1. Smoking, polluted air,4 food, and water5 – All of these create excess free radicals which are a major cause of endothelial dysfunction.

2. High blood sugar and/or high insulin levels – High blood sugar results in glycosylation (think of it like a sticky sugar coating) of the insulin receptor substrate, which eventually leads to an inability of protein kinase B (Akt) to increase endothelial nitric oxide synthase (eNOS) enzyme activity, resulting in low nitric oxide (NO) and poor blood vessel function.6

3. Microbes (bacteria, viruses, fungi and parasites), parts of microbes, and toxins made by microbes migrating from inside the intestinal lumen into the arterial, venous and lymphatic circulation – Microbes and their toxins activate white blood cells and they release bullets (anti-microbial peptides) named alpha-defensins that not only damage the microbes but the endothelial lining as well.

4. Stress – Stress increases cortisol, which can elevate blood sugar and insulin, again sugar coating receptors to result in low NO, and thus, endothelial dysfunction.

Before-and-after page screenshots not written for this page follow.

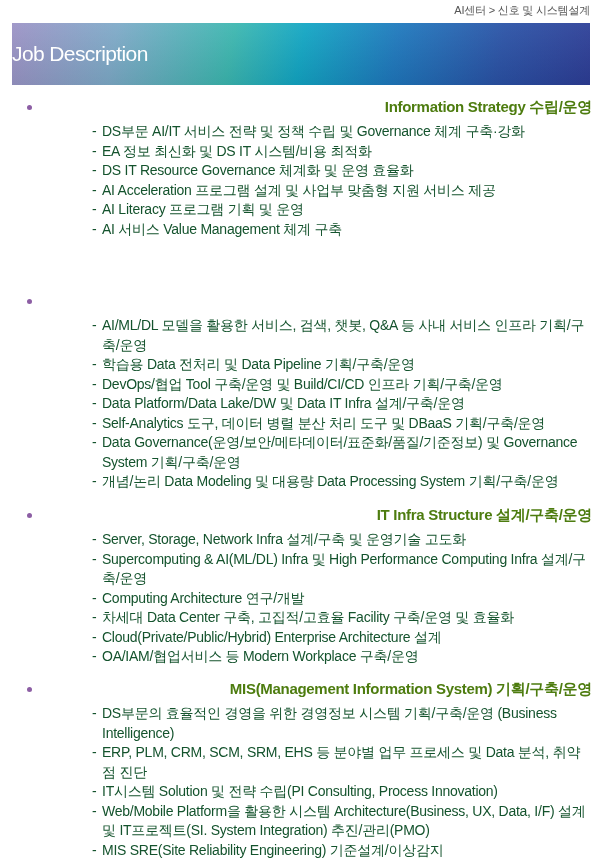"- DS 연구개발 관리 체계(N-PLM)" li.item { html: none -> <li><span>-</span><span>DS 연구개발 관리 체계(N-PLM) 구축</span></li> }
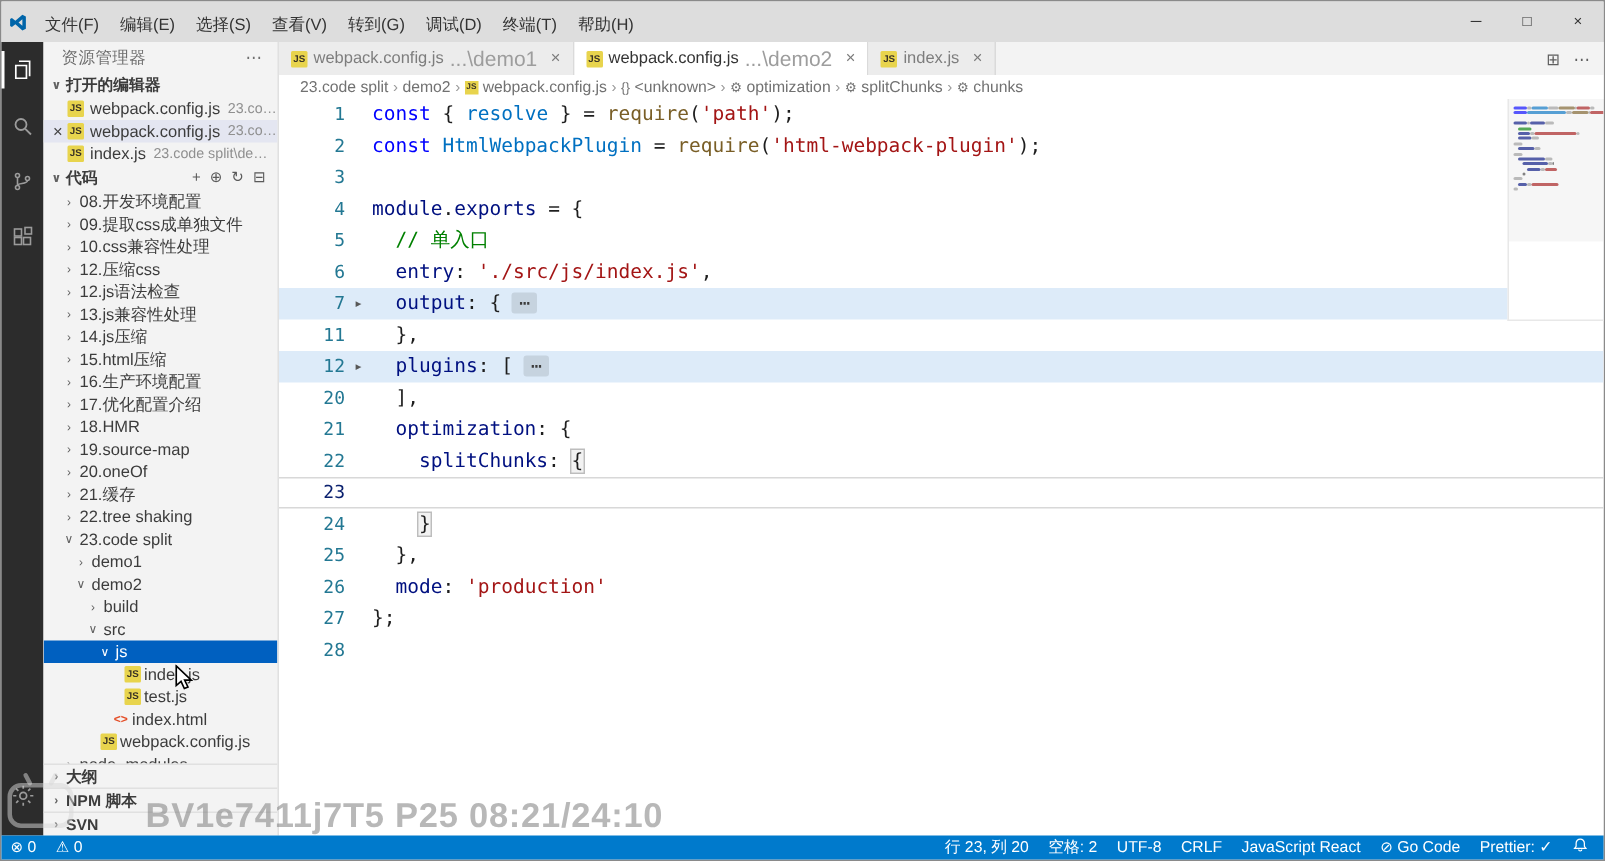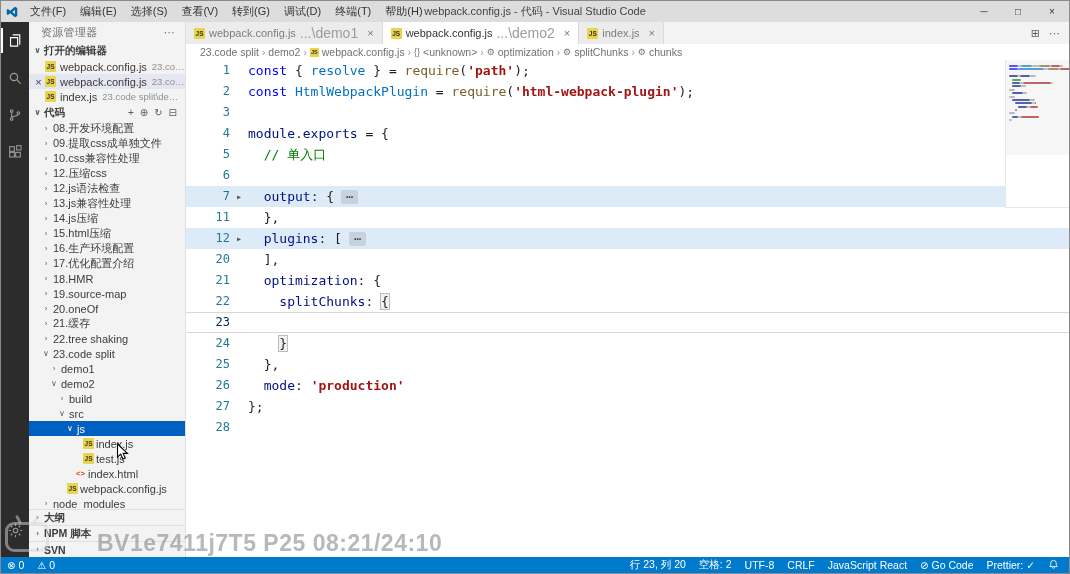"文件(F)" .menu-item { margin-top: none -> 6px }
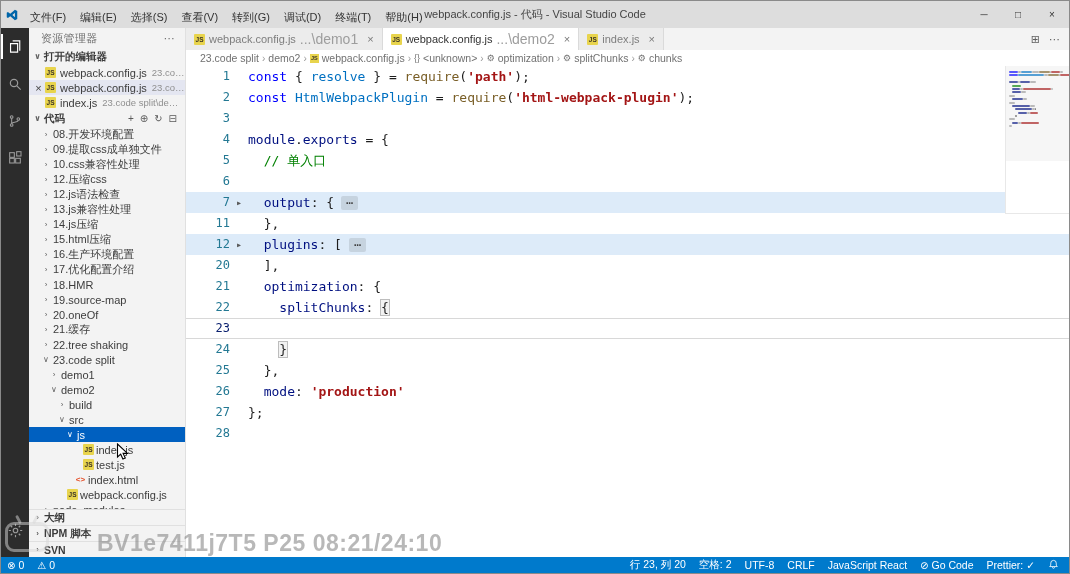"webpack.config.js - 代码 - Visual" div.tb-title { html: <div>webpack.config.js - 代码 - Visual Studio Code</div> -> none }
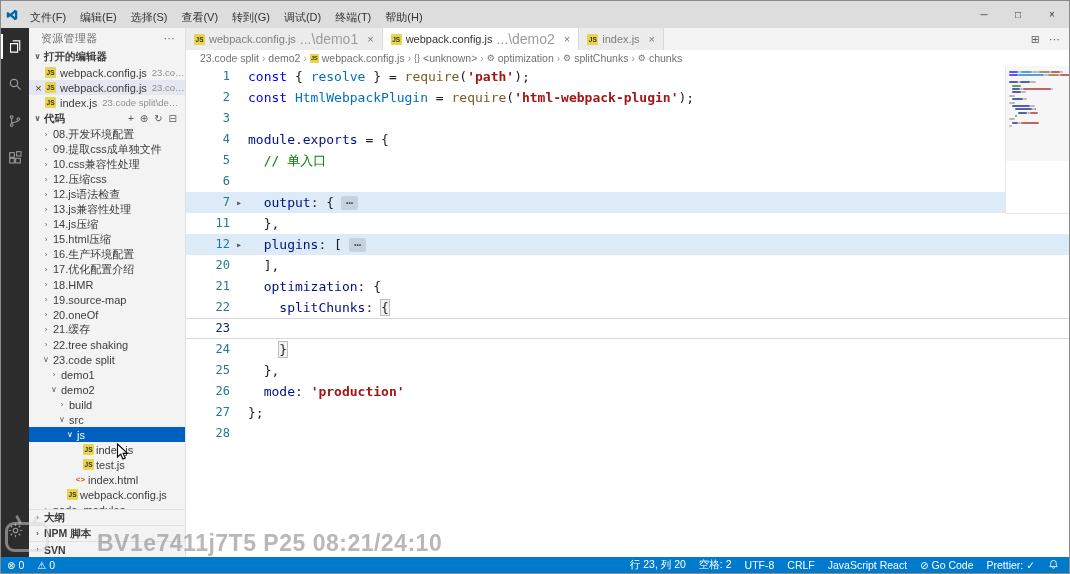"'path'" .tok-s { font-weight: bold -> none }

5 Aging – Aging decreases stem cells that help with repair processes, increases blood cortisol levels (see number 4), and decreases bifidobacteria levels in the colon. All of this leads to endothelial dysfunction.

6. Increased body fat, especially in abdomen – Even a modest gain of about 8 pounds (which can happen over a vacation) will cause endothelial dysfunction. “In normal-weight healthy young subjects, modest fat gain results in impaired endothelial function, even in the absence of changes in blood pressure. Endothelial function recovers after weight loss. Increased visceral (belly) rather than subcutaneous fat predicts endothelial dysfunction.”4

One of the mechanisms by which fat hurts the arteries is by releasing a cytokine known as resistin. Resistin has been shown to cause oxidative stress and decrease endothelial nitric oxide synthetase (eNOS) which is essential for nitric oxide (NO) production, itself essential for arterial health and function.

7. Physical inactivity – Merely by doing nothing, the process of ongoing free radical activity due to diet, stress and environment, will decrease nitric oxide (our natural vasodilator), superoxide dismutase (our own natural anti-oxidant) and citrate synthetase (the enzyme in our mitochondria involved energy production—essential to a healthy heart / blood vessel function). These natural sources of blood vessel protection return merely by walking briskly on a regular basis.5

8. Diabetes types 1 and 2 – Again, elevated blood sugar and either high or low insulin levels, as are seen in diabetes, will lead to endothelial dysfunction as described above.

9. Drugs which elevate or lower blood sugar and insulin – Many diabetic drugs can cause endothelial dysfunction by not maintaining steady levels of blood sugar and insulin. Insulin itself is one of the worst offenders.

10. Even children receiving second-hand smoke in a household with smokers, begin developing endothelial dysfunction at an early age.

References

  1. Rudolph TK, et al., “Acute effects of various fast-food meals on vascular function and cardiovascular disease risk markers: The Hamburg Burger Trial.” Am J Clin Nutr. 2007 Aug;86(2):334-40.
  2. Endemann DH and Schiffrin EL, “Endothelial dysfunction.” J Am Soc Nephrol. 2004 Aug;15(8):1983-92.
  3. Davignon J and Ganz P, Role of endothelial dysfunction in atherosclerosis.” Circulation. 2004 Jun 15;109(23 Suppl 1):III27-32.
  4. Romero-Corral A, et al., “Modest visceral fat gain causes endothelial dysfunction in healthy humans.” J Am Coll Cardiol. 2010 Aug 17;56(8):662-6.
  5. Suvorava T et al., “Physical activity causes endothelial dysfunction in healthy young mice.” J Am Coll Cardiol. 2004 Sep 15;44(6):1320-7.
  6. Wautier JL and Schmidt AM, “Protein glycation: a firm link to endothelial dysfunction.” Circ Res. 2004 Aug 6;95(3):233-8.